I’ve ran concurrency profiling in VS2017 on sample 18_CharacterDemo, and I’m getting ~400 lock contentions at any given moment (per frame?):
Which mostly come from WorkQueue::ProcessItems():
Probably depends on the CPU, for some users this doesn’t have any noticeable effect, for others it causes small stuttering, and if they use -nothreads it significantly reduces the stuttering.
I’m not proficient with multithreaded programming, but maybe lock-free queue can be used here to solve this problem?
There’re libraries such as Boost.Lockfree and libcds that provide implementations.
It could be looked into; from what I investigated the worst part is the possible latency when spinning up a worker thread, not necessarily lock contention itself.
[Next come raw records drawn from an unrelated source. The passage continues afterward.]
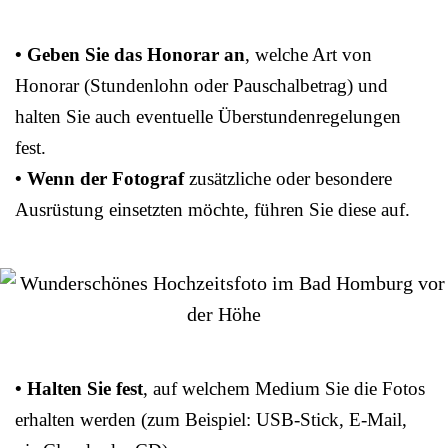
• Geben Sie das Honorar an
, welche Art von
Honorar (Stundenlohn oder Pauschalbetrag) und
halten Sie auch eventuelle Überstundenregelungen
fest.
• Wenn der Fotograf
zusätzliche oder besondere
Ausrüstung einsetzten möchte, führen Sie diese auf.
• Halten Sie fest
, auf welchem Medium Sie die Fotos
erhalten werden (zum Beispiel: USB-Stick, E-Mail,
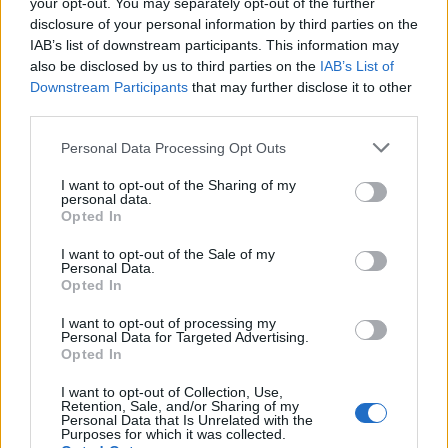
your opt-out. You may separately opt-out of the further
disclosure of your personal information by third parties on the
IAB’s list of downstream participants. This information may
also be disclosed by us to third parties on the
IAB’s List of
Downstream Participants
that may further disclose it to other
third parties.
ΤΕΧΝΟΛΟΓΙΑ
Personal Data Processing Opt Outs
Πώς η AI φέρνει μισθούς άνω των 100.000
δολαρίων σε υδραυλικούς και
I want to opt-out of the Sharing of my
personal data.
ηλεκτρολόγους
Opted In
Μπορεί η τεχνητή νοημοσύνη να απειλεί χιλιάδες παραδοσιακές
I want to opt-out of the Sale of my
θέσεις εργασίας γραφείου, παράλληλα όμως δημιουργεί ένα νέο
Personal Data.
κύμα επαγγελματικών ευκαιριών για ηλεκτρολόγους, υδραυλικούς,
Opted In
οικοδόμους και εργαζομένους στη χαλυβουργία, με τις ετήσιες
αποδοχές σε αρκετές περιπτώσεις να ξεπερνούν τα 100.000
I want to opt-out of processing my
Personal Data for Targeted Advertising.
δολάρια.
Opted In
NEWSROOM
/
04 Αυγ 2026
I want to opt-out of Collection, Use,
Retention, Sale, and/or Sharing of my
Personal Data that Is Unrelated with the
Purposes for which it was collected.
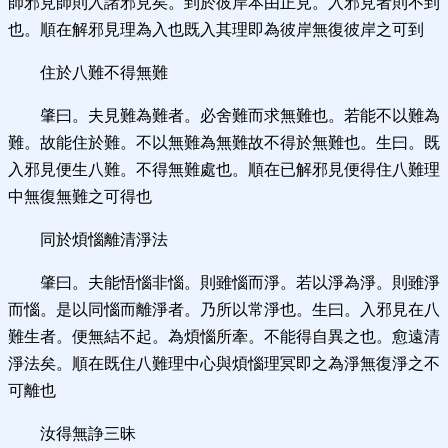
師邪見師則入諸邪見矣。到於彼岸本由正見。入邪見者則不到
也。順在解邪見理為入也既入其理即為彼岸無復彼岸之可到
住於八難不得無難
肇曰。夫見難為難者。必舍難而求無難也。若能不以難為
難。故能住於難。不以無難為無難故不得於無難也。生曰。既
入邪見便生八難。不得無難處也。順在已解邪見便得住八難理
中無復無難之可得也
同於煩惱離清淨法
肇曰。夫能悟惱非惱。則雖惱而淨。若以淨為淨。則雖淨
而惱。是以同惱而離淨者。乃所以常淨也。生曰。入邪見在八
難生者。便無結不起。為煩惱所牽。不能得自異之也。愈遠清
淨法矣。順在既住八難理中心與煩惱理冥即之為淨無復淨之不
可離也
汝得無諍三昧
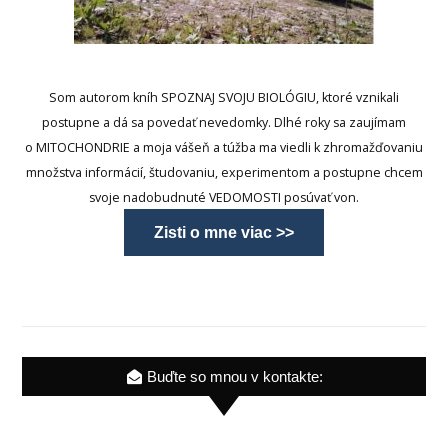
Som autorom kníh SPOZNAJ SVOJU BIOLÓGIU, ktoré vznikali
postupne a dá sa povedať nevedomky. Dlhé roky sa zaujímam
o MITOCHONDRIE a moja vášeň a túžba ma viedli k zhromažďovaniu
množstva informácií, študovaniu, experimentom a postupne chcem
svoje nadobudnuté VEDOMOSTI posúvať von.
Zisti o mne viac >>
Buďte so mnou v kontakte:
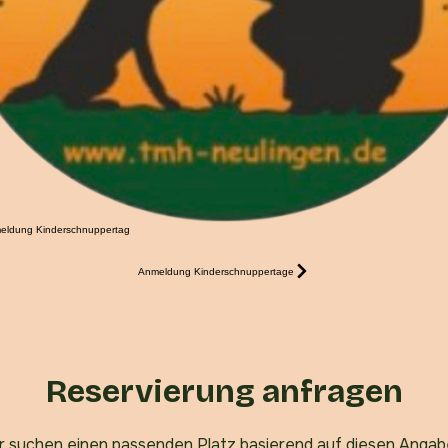
eldung Kinderschnuppertag
Anmeldung Kinderschnuppertage
Reservierung anfragen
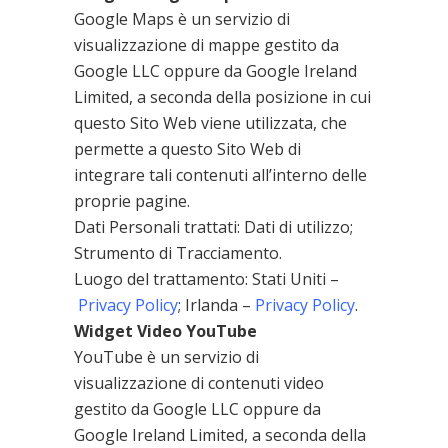
Google Maps è un servizio di
visualizzazione di mappe gestito da
Google LLC oppure da Google Ireland
Limited, a seconda della posizione in cui
questo Sito Web viene utilizzata, che
permette a questo Sito Web di
integrare tali contenuti all’interno delle
proprie pagine.
Dati Personali trattati: Dati di utilizzo;
Strumento di Tracciamento.
Luogo del trattamento: Stati Uniti –
Privacy Policy
; Irlanda –
Privacy Policy
.
Widget Video YouTube
YouTube è un servizio di
visualizzazione di contenuti video
gestito da Google LLC oppure da
Google Ireland Limited, a seconda della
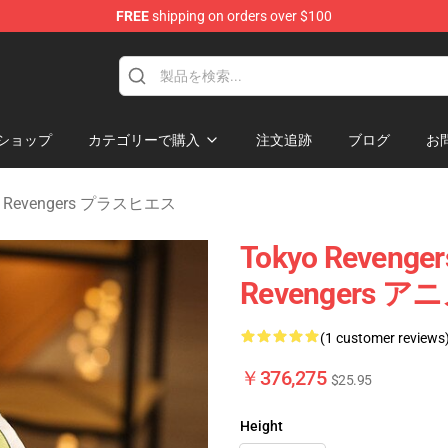
FREE
shipping on orders over $100
rchandise Shop
ショップ
カテゴリーで購入
注文追跡
ブログ
お
o Revengers プラスヒエス
Tokyo Reveng
Revengers 
(1 customer reviews
￥376,275
$25.95
Height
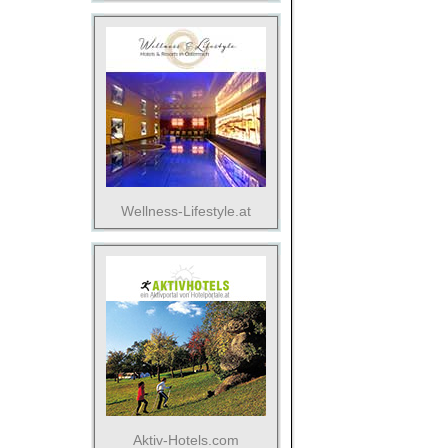
Wellness-Lifestyle.at
Aktiv-Hotels.com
On the other hand, workers shouldn’t spin 100% of the CPU when they don’t have work to do.
When C++11 is enabled maybe we can have something like this: https://github.com/cameron314/concurrentqueue.
Forgot to say that some of the lock contention is intentional, because blocking the worker threads and preventing them spinning the CPU when they don’t have work is done with the same lock. Tried a signal back then (for waking them up) and it resulted in worse latency.
This is an unorthodox design, so better solutions are gladly received. Possibly something like that once a worker thread wakes up for one frame, it doesn’t go to sleep, but spins for more tasks.
The problem is that we’re not a 100% task-driven engine, but the main thread still orchestrates things heavily, and worker threads do only occasional work.
I think I ran into an issue where my WorkerThreads were running on the main thread, and for some reason I couldn’t push them off into their own thread. My guess is that my implementation was just incorrect, so I ended up making my own thread class that extended Urho3D::Thread, and I created a ThreadManager class.
Perhaps there could be an example at some point with the proper use of using the worker thread system. While the documentation seems pretty straight forward, I feel like I was still not grasping some of the concepts, and therefore my implementation was just wrong. Perhaps an example of creating a loading screen would be ideal (if any has some time).
How about condition variables. Implementing a worker thread is straightforward, push some work into a queue and signal through a condition variable that one/many workers are waiting.
Indeed, I just did profiling in my project - the worker threads are spending more time in mutex locking than 3 of my worker threads for decoding/rendering full HD mpeg4 video. I’d be glad to PR once I get some spare time.